Après 1945, les communautés survivantes durent affronter une double épreuve : la perte démographique irréversible et l'effacement progressif de la langue. Le ladino, jadis parlé par des dizaines de milliers de personnes, devint une langue patrimoniale menacée, transmise par une poignée de locuteurs âgés.
Face à ce péril, des entreprises de sauvegarde ont vu le jour, tant sur le plan académique que culturel. Une université a lancé un programme intensif de langue ladino, témoignant d'un effort institutionnel de préservation. La transmission musicale joua un rôle pionnier dans cette renaissance, en redonnant audience à un répertoire en voie d'oubli. Avant la diffusion de ces albums de chants séfarades, il était très rare d'entendre des chants en ladino, et un concert de musique séfarade était tout simplement inimaginable, notamment dans la Yougoslavie socialiste où la jeunesse urbaine se passionnait pour le punk, la new wave ou le jazz.

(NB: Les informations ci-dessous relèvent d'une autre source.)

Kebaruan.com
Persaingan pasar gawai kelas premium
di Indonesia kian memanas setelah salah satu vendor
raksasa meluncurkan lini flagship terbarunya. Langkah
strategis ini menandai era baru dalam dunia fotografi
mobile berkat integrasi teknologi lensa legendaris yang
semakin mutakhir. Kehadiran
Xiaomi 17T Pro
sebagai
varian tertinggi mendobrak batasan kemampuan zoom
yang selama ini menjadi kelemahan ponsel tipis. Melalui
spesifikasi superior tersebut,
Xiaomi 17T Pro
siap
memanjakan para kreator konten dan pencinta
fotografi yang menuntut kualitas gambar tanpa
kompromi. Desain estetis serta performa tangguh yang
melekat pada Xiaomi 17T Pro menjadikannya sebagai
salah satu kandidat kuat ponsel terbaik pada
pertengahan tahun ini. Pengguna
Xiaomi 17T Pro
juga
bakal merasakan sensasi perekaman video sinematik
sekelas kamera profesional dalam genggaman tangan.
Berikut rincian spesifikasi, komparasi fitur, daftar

En Bosnie, la communauté contemporaine s'attache à conserver et transmettre son héritage. La communauté juive de Bosnie constitue des archives en vue d'un éventuel musée. Ces démarches relèvent autant de l'histoire que de la mémoire vive : il s'agit de transmettre un patrimoine reçu, fragile, dont les derniers témoins disparaissent. Le marqueur de « mémoire transmise » s'impose ici, car cette renaissance repose moins sur des structures intactes que sur la volonté délibérée de réactiver un héritage culturel après une quasi-disparition.
L'histoire des Juifs des Balkans dessine une courbe d'une rare intensité : un accueil ottoman généreux au tournant du XVᵉ et du XVIᵉ siècle, un enracinement de plusieurs siècles faisant de la péninsule le principal foyer séfarade d'Europe, une apogée urbaine symbolisée par Salonique la « Jérusalem des Balkans » et Sarajevo la « petite Jérusalem », puis l'effondrement brutal de la Shoah et, enfin, des renaissances fragiles. Le fil conducteur de cette trajectoire est le ladino, langue-mémoire qui survécut à l'exil ibérique et porta, jusqu'au XXᵉ siècle, l'identité d'un peuple dispersé.
Ce que les archives établissent — les recensements, les statuts juridiques, la géographie des déportations — s'articule constamment avec ce que la mémoire transmet — les surnoms affectueux des villes, les chants des grand-mères, la conscience d'une filiation ibérique préservée. C'est dans cette intersection que se tient l'essentiel : une civilisation presque effacée, mais dont les traces, soigneusement recueillies, continuent d'éclairer une page majeure et trop souvent oubliée de l'histoire juive européenne.